By Rich Pell // May. 28, 2015
In a commentary in the journal Nature, artificial intelligence (AI) expert and professor at the University of California, Stuart Russell calls on colleagues to “take a stand” on lethal autonomous weapons systems (LAWS).
In his article, Russell notes that the AI and robotics communities face an ethical choice between supporting or opposing the development of LAWS. Such weapons – which would operate on the battlefield without any human control – are becoming increasingly feasible and have been described as the “third revolution” in warfare, after gunpowder and nuclear weapons.
These could include armed autonomous airborne drones as well as ground-based robotic systems that could include humans among their targets. The technology for such weapons is already here, says Russell, “For example, the technology already demonstrated for self-driving cars, together with the human-like tactical control learned by DeepMind’s DQN (deep Q-network) system, could support urban search-and-destroy missions.”

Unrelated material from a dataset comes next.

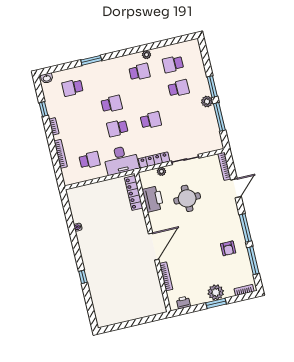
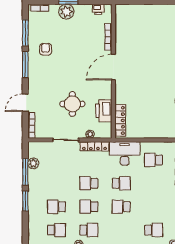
school desk: (139, 72) -> (89, 230), turned 180
school desk: (145, 96) -> (89, 207), added
plant: (207, 102) -> (33, 163), moved

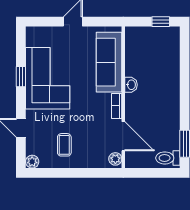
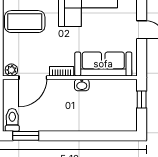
window: (161, 22) -> (142, 99), moved
coffee table: (64, 145) -> (25, 22), width x1.86, depth x1.72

Russell cites two U.S. DARPA (Defense Advanced Research Projects Agency) programs as examples that foreshadow the planned use of LAWS:
- The Fast Lightweight Autonomy project is to explore ways to enable “a new class of algorithms for minimalistic high-speed navigation in cluttered environments” – i.e., the capability for tiny autonomous UAVs to fly at speeds up to 20 m/s in urban areas and inside buildings without operator control or GPS waypoints.
- Collaborative Operations in Denied Environment is focused on improving the capability for groups of unmanned aircraft systems to work together under a single human commander’s supervision, and aims to “develop algorithms and software that would extend the mission capabilities of existing unmanned aircraft systems well beyond the current state of the art.”
While most countries agree with the need for “meaningful human control” over the decisions made by robotic weapons, Russell worries that the term “meaningful” has not been clearly defined, and that allowing machines to decide whom to kill “could violate fundamental principles of human dignity.” Further, there is concern over the potential for such technologies to spill over from the military and be used in peacetime policing of civilian populations.
Ultimately, if LAWS technologies are taken to their logical extreme, Russell foresees a dire future. “One can expect platforms deployed in the millions, the agility and lethality of which will leave humans utterly defenceless.”